Posted: February 7, 2019
Contributing Authors: Marty Bijman and Jim Hines
Tesla Motors announced that it has agreed to acquire Maxwell Technologies - a company that is best known for manufacturing ultracapacitors for energy, industrial and automotive applications – for $218 million.
Ultracapacitors are capable of releasing electrical energy at high power levels, and they can accept a high rate of charge, while batteries can store relatively large amounts of energy over a long time period but are limited in their ability to deliver high power to a load. Ultracapacitors can complement batteries in high-power applications, and they could be a useful power delivery technology for augmenting batteries in electric vehicles and fuel-cell vehicles, and for other systems that require a surge of high power over a short period, such as electric superchargers.
The electric powertrain design of Tesla’s current production models, however, does not rely on ultracapacitors, so how will they benefit from this acquisition? An examination of how the Maxwell acquisition augments Tesla’s patent portfolio is instructive.

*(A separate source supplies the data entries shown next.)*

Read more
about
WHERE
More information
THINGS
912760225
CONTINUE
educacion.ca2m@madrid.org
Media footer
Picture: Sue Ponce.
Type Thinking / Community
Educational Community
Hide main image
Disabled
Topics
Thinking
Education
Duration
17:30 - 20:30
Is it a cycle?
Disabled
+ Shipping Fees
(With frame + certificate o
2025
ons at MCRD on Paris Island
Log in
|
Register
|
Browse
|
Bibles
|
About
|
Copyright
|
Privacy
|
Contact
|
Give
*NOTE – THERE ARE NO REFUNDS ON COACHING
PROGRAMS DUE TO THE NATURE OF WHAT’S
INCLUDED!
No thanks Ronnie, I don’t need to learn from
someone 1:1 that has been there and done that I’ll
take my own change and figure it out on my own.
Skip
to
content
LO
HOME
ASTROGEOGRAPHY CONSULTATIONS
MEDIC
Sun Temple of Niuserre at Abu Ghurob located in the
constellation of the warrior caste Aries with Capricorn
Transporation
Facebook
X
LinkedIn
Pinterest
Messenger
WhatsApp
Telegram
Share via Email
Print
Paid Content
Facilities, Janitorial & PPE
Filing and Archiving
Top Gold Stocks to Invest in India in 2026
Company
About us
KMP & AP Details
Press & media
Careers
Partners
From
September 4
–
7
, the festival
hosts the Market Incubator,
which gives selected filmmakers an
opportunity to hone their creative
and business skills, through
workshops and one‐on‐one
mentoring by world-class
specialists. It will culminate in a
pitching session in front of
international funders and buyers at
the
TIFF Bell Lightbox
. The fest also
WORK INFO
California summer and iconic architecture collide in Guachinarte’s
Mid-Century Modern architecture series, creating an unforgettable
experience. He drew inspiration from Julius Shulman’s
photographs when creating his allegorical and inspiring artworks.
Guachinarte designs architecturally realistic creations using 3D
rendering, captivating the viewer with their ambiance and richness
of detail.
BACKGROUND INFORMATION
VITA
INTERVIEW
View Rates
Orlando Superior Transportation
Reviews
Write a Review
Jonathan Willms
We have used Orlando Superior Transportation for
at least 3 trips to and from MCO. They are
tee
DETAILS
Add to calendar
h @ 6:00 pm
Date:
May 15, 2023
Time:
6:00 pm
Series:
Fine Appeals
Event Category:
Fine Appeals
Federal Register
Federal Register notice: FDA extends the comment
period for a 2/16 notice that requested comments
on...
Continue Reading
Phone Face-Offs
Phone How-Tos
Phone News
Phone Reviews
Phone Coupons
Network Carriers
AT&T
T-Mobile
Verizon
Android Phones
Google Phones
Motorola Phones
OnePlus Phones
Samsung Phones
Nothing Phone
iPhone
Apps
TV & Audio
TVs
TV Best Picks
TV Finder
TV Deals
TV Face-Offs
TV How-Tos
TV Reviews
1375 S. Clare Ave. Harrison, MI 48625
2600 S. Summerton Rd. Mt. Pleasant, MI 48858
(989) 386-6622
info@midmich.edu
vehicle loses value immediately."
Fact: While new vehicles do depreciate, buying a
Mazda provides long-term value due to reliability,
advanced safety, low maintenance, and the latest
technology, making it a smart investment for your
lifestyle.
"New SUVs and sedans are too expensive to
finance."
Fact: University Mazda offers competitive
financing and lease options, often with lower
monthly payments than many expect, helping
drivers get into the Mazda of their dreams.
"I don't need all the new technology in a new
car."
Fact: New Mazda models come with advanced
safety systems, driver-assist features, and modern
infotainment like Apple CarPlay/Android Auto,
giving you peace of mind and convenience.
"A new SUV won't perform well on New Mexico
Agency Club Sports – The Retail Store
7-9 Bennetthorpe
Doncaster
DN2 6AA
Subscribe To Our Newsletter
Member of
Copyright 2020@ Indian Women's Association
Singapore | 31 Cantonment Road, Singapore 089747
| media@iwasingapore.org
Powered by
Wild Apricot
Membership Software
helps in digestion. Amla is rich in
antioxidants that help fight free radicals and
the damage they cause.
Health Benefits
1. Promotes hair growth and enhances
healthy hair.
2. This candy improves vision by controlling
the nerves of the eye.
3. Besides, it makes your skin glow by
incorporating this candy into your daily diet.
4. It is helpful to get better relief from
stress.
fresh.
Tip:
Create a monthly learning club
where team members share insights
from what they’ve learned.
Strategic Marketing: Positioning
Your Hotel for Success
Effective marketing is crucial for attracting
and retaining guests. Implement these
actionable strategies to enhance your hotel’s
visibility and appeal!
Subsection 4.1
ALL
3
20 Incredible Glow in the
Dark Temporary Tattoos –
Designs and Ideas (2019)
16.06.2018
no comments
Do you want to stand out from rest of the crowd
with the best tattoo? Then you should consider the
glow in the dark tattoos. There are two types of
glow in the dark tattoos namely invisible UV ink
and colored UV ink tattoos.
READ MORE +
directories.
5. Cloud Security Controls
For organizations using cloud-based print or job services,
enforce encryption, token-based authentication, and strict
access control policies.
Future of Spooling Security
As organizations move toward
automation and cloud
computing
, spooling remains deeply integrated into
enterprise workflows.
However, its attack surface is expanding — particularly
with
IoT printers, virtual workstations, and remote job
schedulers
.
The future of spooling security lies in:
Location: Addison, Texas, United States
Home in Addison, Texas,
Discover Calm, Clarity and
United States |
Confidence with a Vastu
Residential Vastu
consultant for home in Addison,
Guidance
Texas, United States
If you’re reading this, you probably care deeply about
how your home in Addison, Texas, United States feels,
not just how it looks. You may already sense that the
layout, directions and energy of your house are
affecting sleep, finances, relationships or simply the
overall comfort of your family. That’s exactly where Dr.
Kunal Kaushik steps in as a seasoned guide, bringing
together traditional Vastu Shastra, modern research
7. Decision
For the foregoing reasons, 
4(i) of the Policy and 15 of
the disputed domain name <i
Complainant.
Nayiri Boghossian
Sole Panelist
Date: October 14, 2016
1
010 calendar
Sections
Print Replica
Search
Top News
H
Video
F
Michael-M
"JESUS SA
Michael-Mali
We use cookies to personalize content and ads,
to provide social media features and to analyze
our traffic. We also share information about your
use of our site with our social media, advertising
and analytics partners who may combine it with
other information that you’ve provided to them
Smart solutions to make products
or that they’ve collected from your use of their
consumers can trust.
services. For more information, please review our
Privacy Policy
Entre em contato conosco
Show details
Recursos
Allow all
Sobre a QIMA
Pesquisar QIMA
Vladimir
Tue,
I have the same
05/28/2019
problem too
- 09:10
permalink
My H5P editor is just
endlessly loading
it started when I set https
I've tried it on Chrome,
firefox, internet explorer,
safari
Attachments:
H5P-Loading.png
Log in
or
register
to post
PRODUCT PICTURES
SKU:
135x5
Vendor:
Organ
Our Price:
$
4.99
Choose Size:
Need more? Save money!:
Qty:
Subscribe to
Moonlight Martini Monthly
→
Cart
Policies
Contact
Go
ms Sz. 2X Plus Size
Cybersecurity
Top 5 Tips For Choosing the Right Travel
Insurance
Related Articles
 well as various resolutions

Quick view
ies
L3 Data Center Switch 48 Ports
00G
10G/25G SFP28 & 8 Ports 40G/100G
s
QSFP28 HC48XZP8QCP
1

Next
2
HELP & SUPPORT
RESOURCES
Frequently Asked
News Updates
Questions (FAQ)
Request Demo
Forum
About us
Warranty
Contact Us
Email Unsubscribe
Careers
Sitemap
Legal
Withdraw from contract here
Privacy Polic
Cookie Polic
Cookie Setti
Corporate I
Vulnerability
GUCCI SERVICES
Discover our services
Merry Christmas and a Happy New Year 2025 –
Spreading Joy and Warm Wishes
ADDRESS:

Figure 1 shows a landscape of Tesla’s patent portfolio, including patents they acquired with SolarCity and those that will come with Maxwell. A landscape groups patents together in a topographical view, showing technology peaks where there are higher concentrations of patents in key technology areas.
Figure 2 shows the Tesla patent landscape contributions from the three organizations separately, providing an indication of which of Tesla’s technology areas were augmented by the two acquisitions.
What can be seen from the landscapes is that Maxwell has contributed a distinct technology cluster related to dry electrode formation, which is an element of ultracapacitor fabrication, in addition to some mechanical, power, and application patents. There does not appear to be any specific battery technology contributions.
Maxwell originally developed the dry electrode fabrication process to improve production efficiency and lower manufacturing costs for its ultracapacitor products. The innovation later proved to enhance the performance of battery cells, while also having a cost advantage over existing manufacturing processes. Maxwell’s dry electrode technology, applied to battery cell fabrication, has the potential to increase the range and reduce the cost of Tesla’s cars, two critical success factors for any EV manufacturer.